L’album è il resoconto della nostra nascita. Volevamo fermare i pezzi senza troppo preoccuparci della durata, del numero delle tracce e dell’esito. Il bisogno che tutti sentivamo era quello di fermare tutto quel periodo di prove estenuanti e di forti messe in discussione. Volevamo qualcosa che soddisfacesse in primis i nostri bisogni. Un bisogno autistico - egocentrico; qualcosa dettato da una sorta di spinta centripeta. Il fatto che poi sia stato accolto molto bene dalla critica non fa che rendermi felice e orgoglioso. Siamo consapevoli che non è un disco facile e di immediato ascolto.
Inerentemente alla registrazione confermo che è stato un parto lungo e, aggiungo, faticoso. Abbiamo scelto di registrare tutto in presa diretta, perché volevamo ottenere un prodotto che fosse vivo, dinamico e che comunicasse calore. Un respiro caldo e umano dove per “umano” intendo anche l’intenzionalità del restituire l’imperfetto. Abbiamo voluto che il disco raccogliesse le nostre imperfezioni; così come in una situazione live. Non cercavamo una post-produzione massiccia e invasiva; ci siamo mossi con l’idea di manipolare e di stravolgere il meno possibile il materiale registrato. Volevamo e vogliamo tuttora proporci a chi ci ascolta in modo trasparente e schietto.
Tecnicamente abbiamo registrato, alla Sauna Recording di Varese, 12 pezzi in 3 giornate di cui l’ultima spesa per fare le voci. È stata una lotta contro il tempo e una prova fisica non indifferente! È seguito poi un lunghissimo ed estenuante periodo di mixaggio e di master durato da giugno 2010 a gennaio 2011. Di questo periodo ho sicuramente un bellissimo ricordo, un’esperienza estremamente formativa e che ha messo a durissima prova la pazienza e i nervi di Daniele Cocca del Blues Cave Recording Studio!

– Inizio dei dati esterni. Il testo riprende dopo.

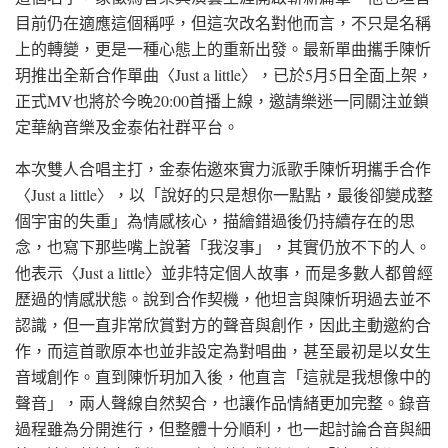
目前仍在適應這個稱呼，但這次改名對他而言，不只是名稱
上的轉變，更是一種心態上的重新出發。最新單曲攜手陳忻
玥推出全新合作單曲〈Just a little〉，已於5月5日全面上架，
正式MV也將於今晚20:00首播上線，邀請樂迷一同關注並鎖
定華納音樂及金泰佑社群平台。
本次雙人合唱主打，金泰佑邀來實力派歌手陳忻玥攜手合作
〈Just a little〉，以「說好的只是想你一點點，最後卻變成整
個宇宙的失重」為情感核心，描繪錯過後仍持續存在的思
念，也寫下那些嘴上說著「我沒事」，其實仍放不下的人。
他表示〈Just a little〉並非特定個人故事，而是多數人都曾經
歷過的情感狀態。說到合作契機，他坦言與陳忻玥過去並不
認識，但一直非常欣賞對方的聲音與創作，因此主動邀約合
作，而這首歌原本也並非設定為對唱曲，甚至最初是以女生
音域創作。直到陳忻玥加入後，他直言「這就是我想像中的
聲音」，兩人聲線自然契合，也讓作品情緒更加完整。錄音
過程雖為分開進行，但整體十分順利，也一起討論合音與細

Come è stato collaborare con la Fumaio Records? E, soprattutto, come è stata la serata dedicata del Rock Island?
Ivan: Son fiero di far parte della Fumaio. È una fra le realtà più belle che esistono a Bergamo. Sono persone speciali, mosse da un’insanabile passione per la musica e il DIY. Mi piace pensare che assieme a Caso, Garage Ermetico e Bancale si è costituito un “collettivo” che cerca di aiutarsi reciprocamente e che fa del “self-help” il proprio motto. All’interno non esiste nessun tipo di rivalità e gelosia. Le proprie capacità sono messe a disposizione di tutti. La serata Fumaio è stata l’occasione per consolidare quanto appena detto. C’è stato un clima perfetto, rilassato e giocoso che ha aiutato nell’affrontare un palco importante, perché finestra che guarda oltre la località, come quello di RockIsland.


Infine. Che ascolti hanno influenzato la vostra musica? Cosa scaricate e cosa comprate? E di che musica italiana vi cibate?
Ivan: Nella Nevicata convivono serenamente le tre differenti personalità. Mi stupisco sempre di come si mescolino assieme oscillando tra cavalcate selvagge, incursioni che sanno di noise e parti più meditative e riflessive. In questo, Ardi e Davide sono sicuramente le parti sanguigne della Nevicata! Personalmente riconosco come formativo tutto il genere che viene definito “post”. Influenze importanti arrivano da June of ‘44, Slint, Enablers, San Agustin, Karate, Gastr Del Sol, David Grubbs, Friends of Dean Martinez, Low, ecc. Amo John Fahey e Robbie Basho e tutto il filone della “primitive guitar”. Ascolto tutto ciò che mi comunica qualcosa e che mi emoziona. Scarico molta musica, di tutto e di più, ma cerco sempre di comprare l’album o di andare al concerto di chi ha il merito di emozionarmi. È una forma di rispetto. Ultimo cd acquistato: Enablers – Blown Realms And Stalled Explosions. Di artisti italiani adoro i Bachi da Pietra, Massimo Volume, Father Murphy, Ronin e tantissimi altri. Ho recentemente assistito al concerto degli One Dimensional Man ed è stato impressionante!